** INSTRUCTIONS FOR THE TASK **
Type out the listing below exactly. Pictures stay out of it.

** DATA FOR THIS EXERCISE **
——————

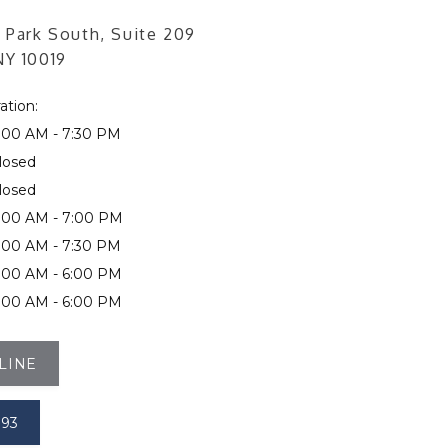
 Park South, Suite 209
NY 10019
ation:
:00 AM - 7:30 PM
losed
losed
:00 AM - 7:00 PM
:00 AM - 7:30 PM
:00 AM - 6:00 PM
:00 AM - 6:00 PM
LINE
393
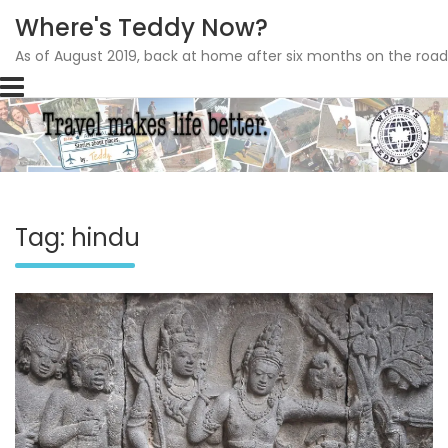
Where's Teddy Now?
As of August 2019, back at home after six months on the road
Skip
to
content
Tag: hindu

——————

** WRITTEN ANSWER **
 Park South, Suite 209
NY 10019
ation:
:00 AM - 7:30 PM
losed
losed
:00 AM - 7:00 PM
:00 AM - 7:30 PM
:00 AM - 6:00 PM
:00 AM - 6:00 PM
LINE
393
Where's Teddy Now?
As of August 2019, back at home after six months on the road
Skip
to
content
Tag: hindu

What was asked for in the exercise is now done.